(The records Opens)

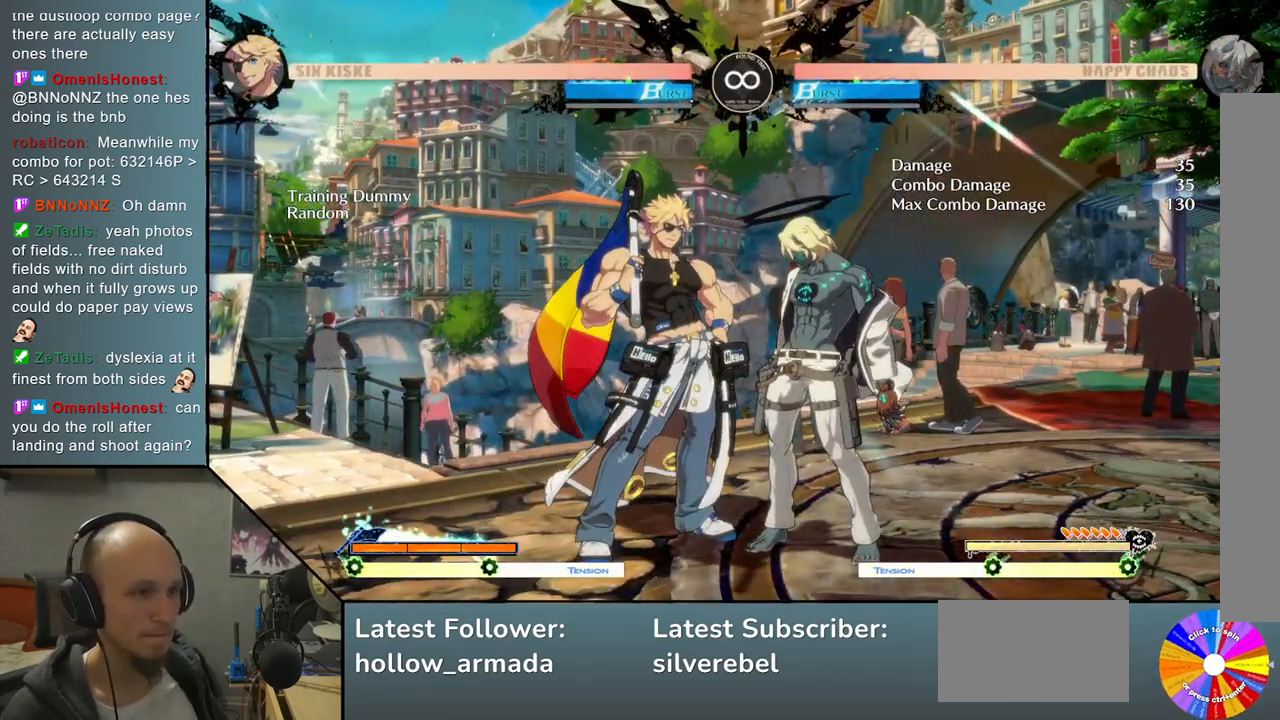
{"buttons": [], "left_stick": "center", "events": []}
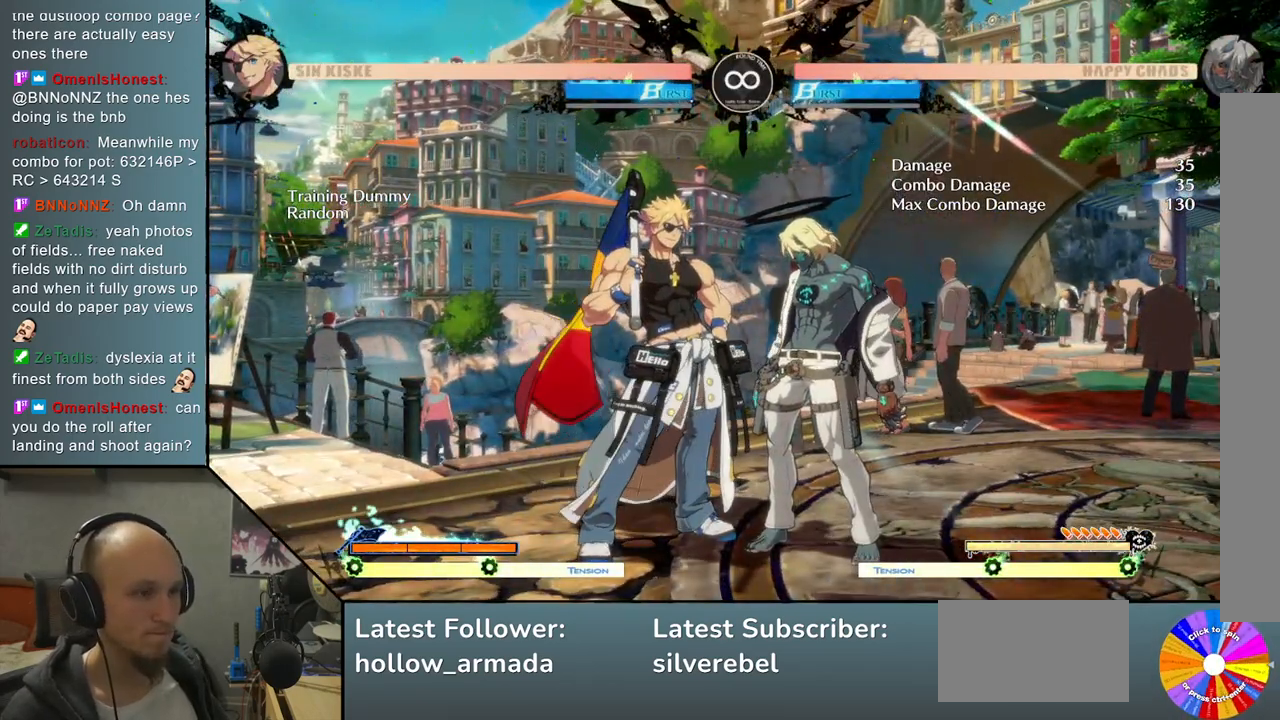
{"buttons": [], "left_stick": "center", "events": []}
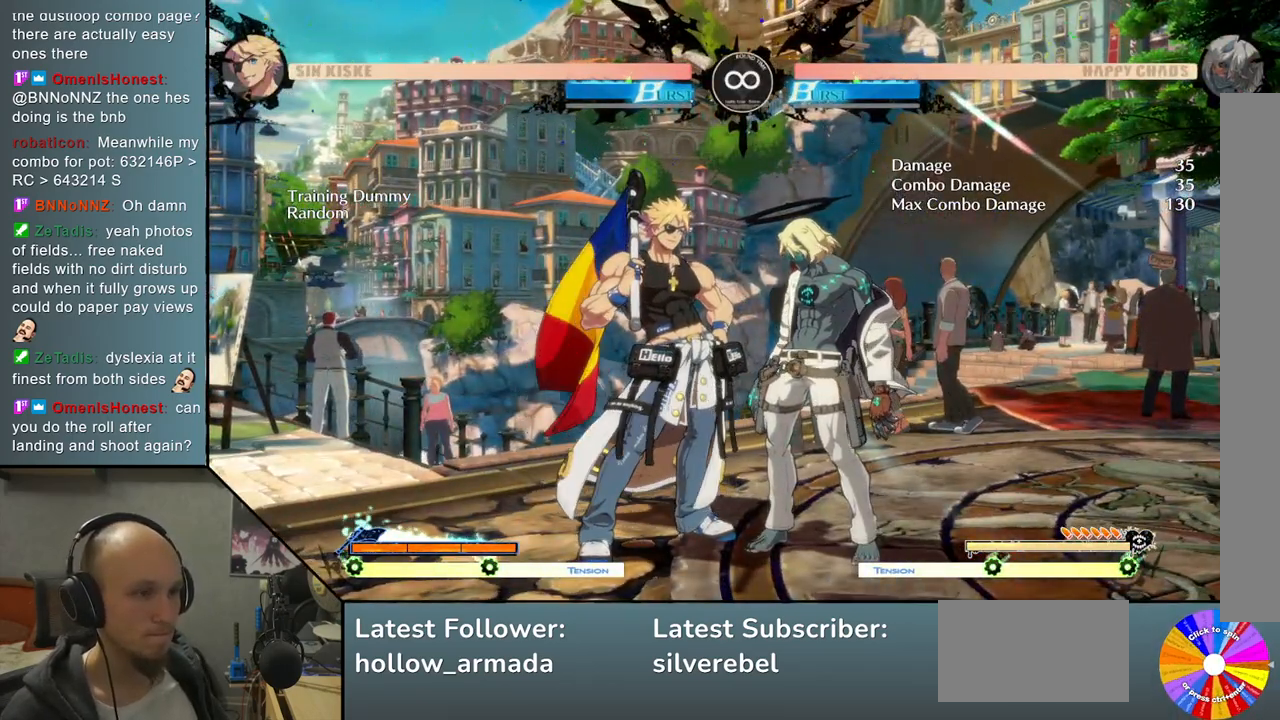
{"buttons": [], "left_stick": "center", "events": []}
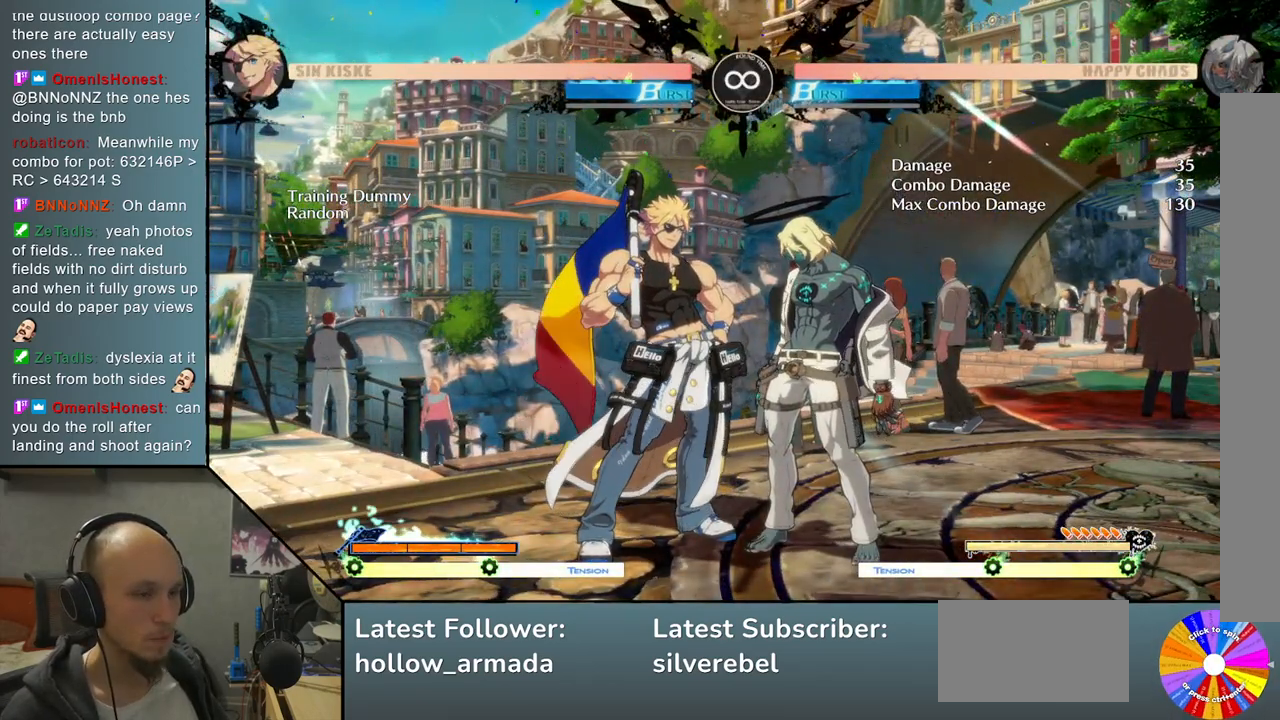
{"buttons": [], "left_stick": "center", "events": []}
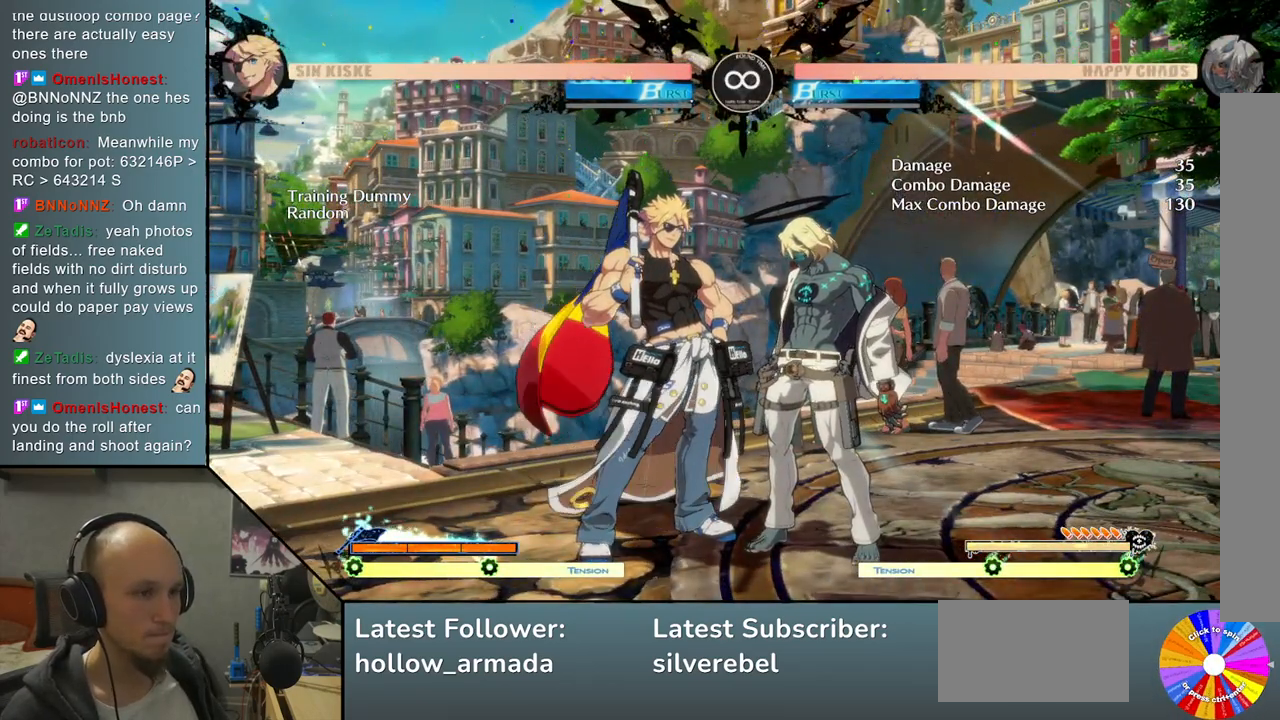
{"buttons": [], "left_stick": "center", "events": []}
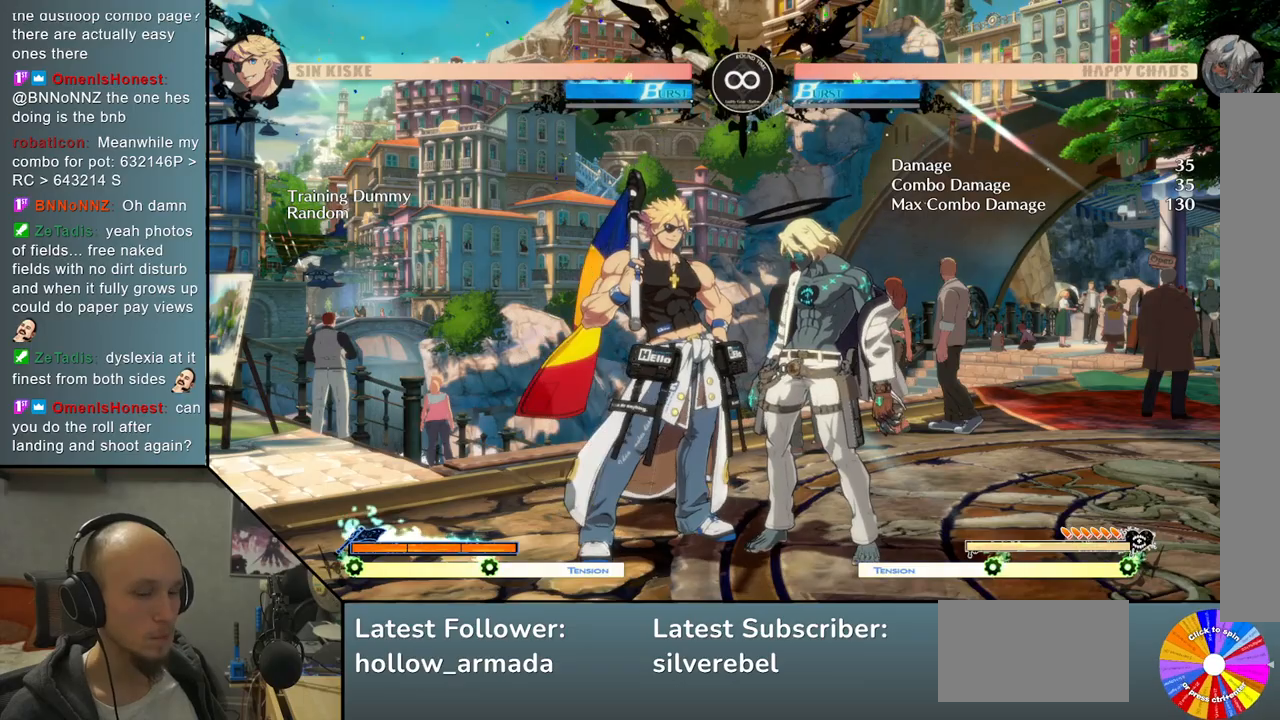
{"buttons": [], "left_stick": "center", "events": []}
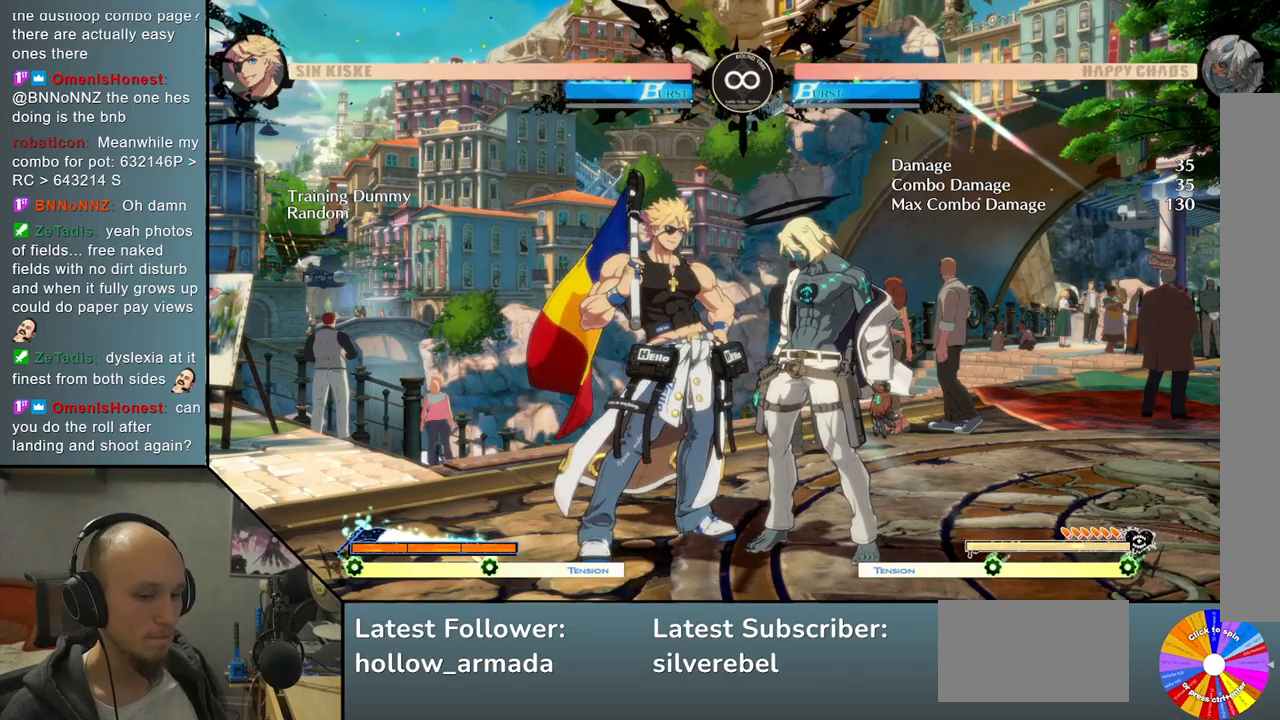
{"buttons": [], "left_stick": "center", "events": [[117, "SELECT", "down"], [233, "SELECT", "up"]]}
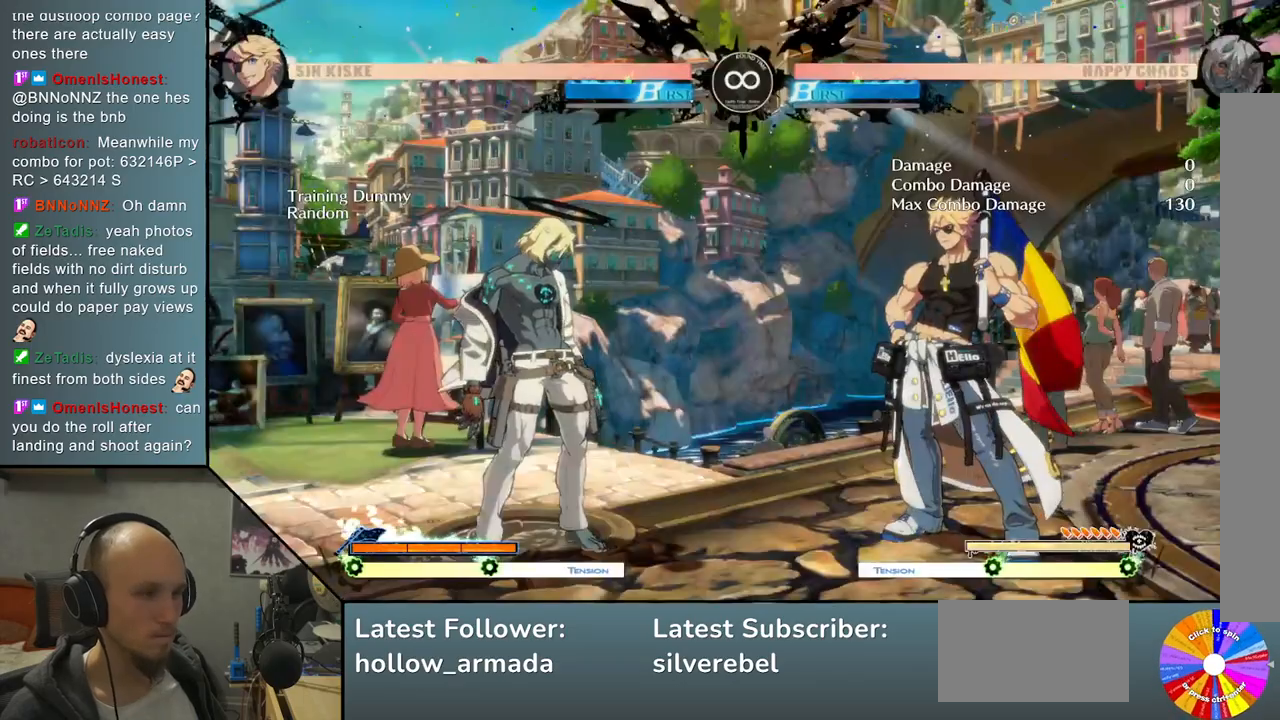
{"buttons": [], "left_stick": "center", "events": [[117, "left_stick", "up"], [250, "left_stick", "center"], [350, "TRIANGLE", "down"], [450, "TRIANGLE", "up"]]}
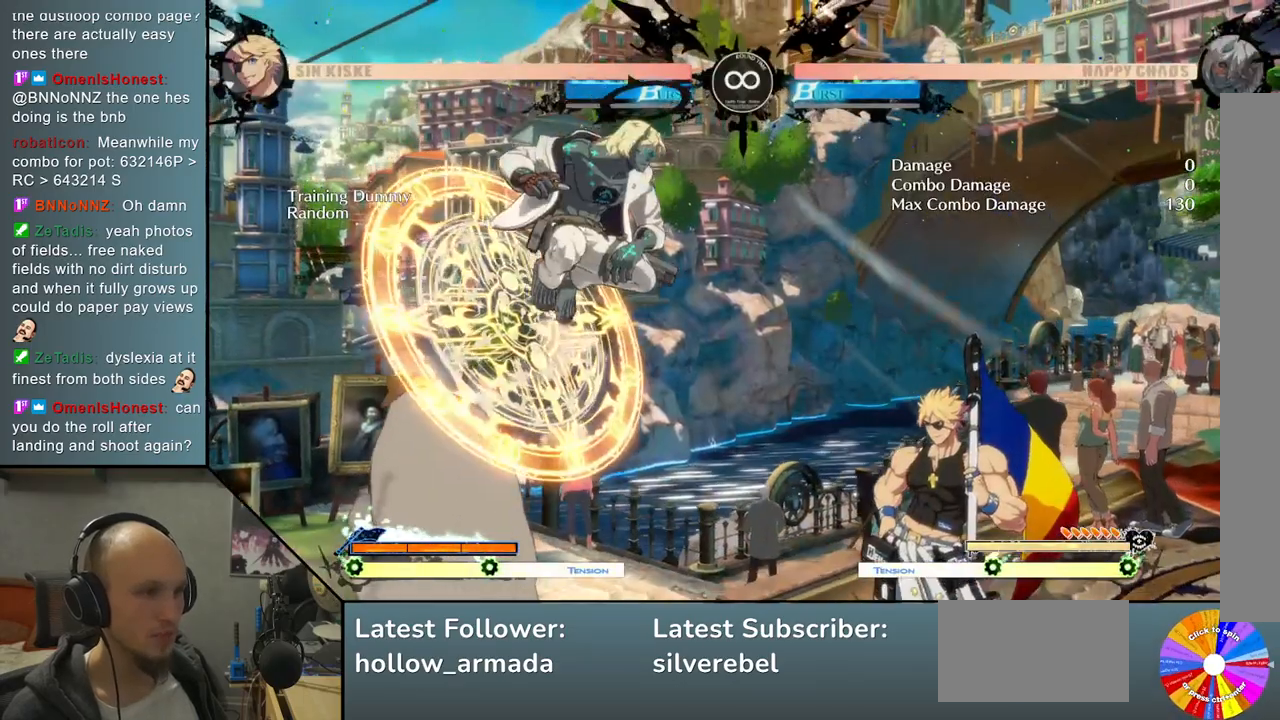
{"buttons": [], "left_stick": "center", "events": [[167, "CROSS", "down"], [317, "CROSS", "up"]]}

(The records Closes)

Task directions
Leaving out every picture, repeat the records above exactly as they stand.

Solution for this problem
{"buttons": [], "left_stick": "center", "events": []}
{"buttons": [], "left_stick": "center", "events": []}
{"buttons": [], "left_stick": "center", "events": []}
{"buttons": [], "left_stick": "center", "events": []}
{"buttons": [], "left_stick": "center", "events": []}
{"buttons": [], "left_stick": "center", "events": []}
{"buttons": [], "left_stick": "center", "events": [[117, "SELECT", "down"], [233, "SELECT", "up"]]}
{"buttons": [], "left_stick": "center", "events": [[117, "left_stick", "up"], [250, "left_stick", "center"], [350, "TRIANGLE", "down"], [450, "TRIANGLE", "up"]]}
{"buttons": [], "left_stick": "center", "events": [[167, "CROSS", "down"], [317, "CROSS", "up"]]}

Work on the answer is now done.